**本文**

そして何よりも、年が明けたら食事が取りづらくなった母に少しでも長く生きて
もらいたいと胃ろうの手術を受けさせるのだと決めていた私の気持ちを察し、
その事を何よりも嫌った母が自ら自分の人生に幕を引いたのだと思えて
来たのです。
母が亡くなったのは30日の深夜、日付は31日に変わったばかりの午前2時の
事でした。
火葬場も正月三箇日は休業する上に、今年は4日が「友引」だという事でお休み。
お陰で31日から5日の朝までの5日もの長い間、横たわる母の傍らで眠り、
母の顔を見ながら葬儀までの心の準備が出来た事は、余りに突然の事に取り乱す
ばかりの私たち家族にとっては何よりも有り難い事でした。

(収集データ)
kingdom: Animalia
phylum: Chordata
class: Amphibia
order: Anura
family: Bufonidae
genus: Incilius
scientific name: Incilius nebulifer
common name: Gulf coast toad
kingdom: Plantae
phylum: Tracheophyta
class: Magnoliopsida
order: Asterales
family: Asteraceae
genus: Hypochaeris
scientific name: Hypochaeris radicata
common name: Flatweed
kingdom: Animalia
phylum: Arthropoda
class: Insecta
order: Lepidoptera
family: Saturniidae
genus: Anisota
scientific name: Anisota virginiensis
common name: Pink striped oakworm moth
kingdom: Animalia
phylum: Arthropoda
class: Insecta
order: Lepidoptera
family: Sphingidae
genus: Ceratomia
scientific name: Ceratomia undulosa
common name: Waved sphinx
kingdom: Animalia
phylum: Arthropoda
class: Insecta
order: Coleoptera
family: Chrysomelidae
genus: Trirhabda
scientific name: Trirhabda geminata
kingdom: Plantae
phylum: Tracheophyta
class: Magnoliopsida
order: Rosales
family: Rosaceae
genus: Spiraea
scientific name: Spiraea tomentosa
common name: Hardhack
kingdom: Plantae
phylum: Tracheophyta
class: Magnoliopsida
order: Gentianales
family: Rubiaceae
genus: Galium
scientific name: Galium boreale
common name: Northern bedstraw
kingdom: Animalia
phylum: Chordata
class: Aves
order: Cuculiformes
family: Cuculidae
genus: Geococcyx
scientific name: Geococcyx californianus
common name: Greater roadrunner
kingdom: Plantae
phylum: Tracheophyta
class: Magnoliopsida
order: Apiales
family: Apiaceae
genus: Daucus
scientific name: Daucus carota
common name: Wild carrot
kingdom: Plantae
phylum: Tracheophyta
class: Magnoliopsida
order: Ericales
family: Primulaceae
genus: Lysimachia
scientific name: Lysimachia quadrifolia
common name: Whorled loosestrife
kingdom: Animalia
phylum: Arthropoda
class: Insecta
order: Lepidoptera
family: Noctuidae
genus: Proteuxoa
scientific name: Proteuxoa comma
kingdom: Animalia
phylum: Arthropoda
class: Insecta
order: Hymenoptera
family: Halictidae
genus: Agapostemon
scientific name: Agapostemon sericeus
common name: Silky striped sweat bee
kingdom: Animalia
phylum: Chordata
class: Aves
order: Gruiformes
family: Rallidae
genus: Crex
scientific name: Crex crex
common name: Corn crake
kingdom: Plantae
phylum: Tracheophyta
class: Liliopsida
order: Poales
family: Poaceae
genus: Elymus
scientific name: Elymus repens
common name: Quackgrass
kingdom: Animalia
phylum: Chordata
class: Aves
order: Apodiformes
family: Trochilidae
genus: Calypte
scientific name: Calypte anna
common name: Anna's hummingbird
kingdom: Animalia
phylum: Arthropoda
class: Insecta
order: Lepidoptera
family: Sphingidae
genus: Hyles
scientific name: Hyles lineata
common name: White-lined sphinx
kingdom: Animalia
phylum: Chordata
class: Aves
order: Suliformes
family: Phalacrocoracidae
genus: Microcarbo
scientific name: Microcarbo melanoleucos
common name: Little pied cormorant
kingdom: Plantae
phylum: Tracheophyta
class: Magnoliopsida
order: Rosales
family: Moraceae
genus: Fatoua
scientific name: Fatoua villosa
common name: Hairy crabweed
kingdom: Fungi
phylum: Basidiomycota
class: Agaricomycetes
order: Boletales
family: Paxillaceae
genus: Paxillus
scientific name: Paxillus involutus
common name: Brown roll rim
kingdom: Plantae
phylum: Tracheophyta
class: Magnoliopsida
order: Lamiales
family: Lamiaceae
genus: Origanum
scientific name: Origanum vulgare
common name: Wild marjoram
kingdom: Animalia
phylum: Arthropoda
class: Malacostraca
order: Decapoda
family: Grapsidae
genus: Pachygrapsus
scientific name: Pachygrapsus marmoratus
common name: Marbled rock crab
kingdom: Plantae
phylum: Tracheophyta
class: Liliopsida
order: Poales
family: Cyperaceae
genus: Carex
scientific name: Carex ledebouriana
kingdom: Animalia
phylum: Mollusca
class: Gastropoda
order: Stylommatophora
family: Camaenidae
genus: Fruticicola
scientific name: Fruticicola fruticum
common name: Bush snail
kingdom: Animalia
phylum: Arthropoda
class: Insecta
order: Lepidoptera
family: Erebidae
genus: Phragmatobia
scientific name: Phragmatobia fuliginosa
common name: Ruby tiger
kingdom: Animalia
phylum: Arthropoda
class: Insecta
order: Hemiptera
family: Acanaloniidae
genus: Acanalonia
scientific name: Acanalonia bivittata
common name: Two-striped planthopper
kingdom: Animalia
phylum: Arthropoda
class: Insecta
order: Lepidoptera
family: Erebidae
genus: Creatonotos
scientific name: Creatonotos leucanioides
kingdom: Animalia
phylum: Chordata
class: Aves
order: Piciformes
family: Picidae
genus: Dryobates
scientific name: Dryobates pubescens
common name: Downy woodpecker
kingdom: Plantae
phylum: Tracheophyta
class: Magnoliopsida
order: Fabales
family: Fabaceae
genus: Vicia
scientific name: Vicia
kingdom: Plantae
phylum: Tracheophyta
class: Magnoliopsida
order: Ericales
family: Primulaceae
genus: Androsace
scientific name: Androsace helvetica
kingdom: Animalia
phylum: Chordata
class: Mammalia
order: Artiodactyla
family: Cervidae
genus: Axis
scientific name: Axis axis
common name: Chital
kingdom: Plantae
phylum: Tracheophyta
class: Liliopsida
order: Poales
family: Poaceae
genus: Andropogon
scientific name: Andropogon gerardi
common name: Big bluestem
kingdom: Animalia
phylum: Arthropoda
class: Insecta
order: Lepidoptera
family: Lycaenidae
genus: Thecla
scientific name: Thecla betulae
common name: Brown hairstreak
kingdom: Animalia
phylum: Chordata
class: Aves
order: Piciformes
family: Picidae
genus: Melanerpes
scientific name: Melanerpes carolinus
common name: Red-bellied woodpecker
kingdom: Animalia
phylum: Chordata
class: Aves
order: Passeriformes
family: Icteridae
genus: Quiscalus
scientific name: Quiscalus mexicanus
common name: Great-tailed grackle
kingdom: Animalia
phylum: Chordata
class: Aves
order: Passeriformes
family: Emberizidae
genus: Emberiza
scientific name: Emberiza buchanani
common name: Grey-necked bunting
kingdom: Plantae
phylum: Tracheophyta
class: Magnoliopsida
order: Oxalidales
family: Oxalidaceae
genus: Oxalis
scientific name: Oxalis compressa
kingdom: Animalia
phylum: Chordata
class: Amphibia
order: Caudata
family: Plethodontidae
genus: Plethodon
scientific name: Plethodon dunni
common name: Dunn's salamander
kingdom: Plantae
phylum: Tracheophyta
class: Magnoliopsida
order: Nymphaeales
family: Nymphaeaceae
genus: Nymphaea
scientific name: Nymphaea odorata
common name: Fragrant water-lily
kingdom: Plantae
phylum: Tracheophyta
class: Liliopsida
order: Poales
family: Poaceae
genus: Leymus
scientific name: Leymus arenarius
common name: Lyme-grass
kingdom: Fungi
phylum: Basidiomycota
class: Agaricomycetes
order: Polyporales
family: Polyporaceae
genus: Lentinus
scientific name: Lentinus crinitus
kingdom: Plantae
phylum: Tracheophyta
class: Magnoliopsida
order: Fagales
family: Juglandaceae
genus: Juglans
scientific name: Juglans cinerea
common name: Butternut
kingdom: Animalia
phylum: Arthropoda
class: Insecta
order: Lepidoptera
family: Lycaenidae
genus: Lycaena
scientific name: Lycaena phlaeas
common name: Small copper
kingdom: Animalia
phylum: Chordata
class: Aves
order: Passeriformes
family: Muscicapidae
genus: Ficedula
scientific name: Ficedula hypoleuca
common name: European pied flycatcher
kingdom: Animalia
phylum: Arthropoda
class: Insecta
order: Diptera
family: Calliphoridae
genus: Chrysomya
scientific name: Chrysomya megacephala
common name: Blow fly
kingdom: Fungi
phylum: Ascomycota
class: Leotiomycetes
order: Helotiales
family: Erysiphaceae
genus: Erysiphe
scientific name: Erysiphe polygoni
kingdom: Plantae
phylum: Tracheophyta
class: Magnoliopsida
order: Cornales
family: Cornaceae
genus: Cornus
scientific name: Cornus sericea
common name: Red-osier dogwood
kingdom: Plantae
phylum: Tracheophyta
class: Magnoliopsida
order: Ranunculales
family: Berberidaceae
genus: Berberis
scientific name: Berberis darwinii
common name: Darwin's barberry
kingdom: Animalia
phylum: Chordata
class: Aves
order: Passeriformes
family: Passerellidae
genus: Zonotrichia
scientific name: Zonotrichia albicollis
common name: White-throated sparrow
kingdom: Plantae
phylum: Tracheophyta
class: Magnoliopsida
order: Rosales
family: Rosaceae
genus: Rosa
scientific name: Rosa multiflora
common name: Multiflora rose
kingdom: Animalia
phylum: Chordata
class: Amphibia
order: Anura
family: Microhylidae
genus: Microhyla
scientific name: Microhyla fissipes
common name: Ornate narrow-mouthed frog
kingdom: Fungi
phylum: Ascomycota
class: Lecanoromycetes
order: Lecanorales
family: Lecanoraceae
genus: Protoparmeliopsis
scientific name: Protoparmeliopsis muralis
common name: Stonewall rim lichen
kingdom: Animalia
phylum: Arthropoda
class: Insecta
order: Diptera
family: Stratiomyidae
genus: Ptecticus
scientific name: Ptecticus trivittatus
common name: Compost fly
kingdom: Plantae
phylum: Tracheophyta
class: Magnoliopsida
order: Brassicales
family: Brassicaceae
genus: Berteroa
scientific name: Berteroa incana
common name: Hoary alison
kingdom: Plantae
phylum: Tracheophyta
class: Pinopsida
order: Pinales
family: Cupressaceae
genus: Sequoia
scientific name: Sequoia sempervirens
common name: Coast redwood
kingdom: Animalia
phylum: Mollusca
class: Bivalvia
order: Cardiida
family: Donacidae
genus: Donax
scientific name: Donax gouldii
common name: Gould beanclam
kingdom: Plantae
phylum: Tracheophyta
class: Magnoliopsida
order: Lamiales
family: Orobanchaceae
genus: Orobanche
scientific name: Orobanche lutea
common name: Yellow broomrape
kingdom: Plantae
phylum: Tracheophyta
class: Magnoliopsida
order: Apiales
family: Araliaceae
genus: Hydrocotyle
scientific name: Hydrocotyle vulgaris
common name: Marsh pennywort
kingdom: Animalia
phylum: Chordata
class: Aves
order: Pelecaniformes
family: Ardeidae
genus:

**設問**
a - 本文によると、母が亡くなったのは何日の何時でしたか。
b - 本文で数字を使って示されている暦の日付を、期間を表す「5日もの長い間」の「5日」を除き、すべて挙げてください。

**想定解答**
a - 31日の午前2時です。

b - 30日、31日、4日、5日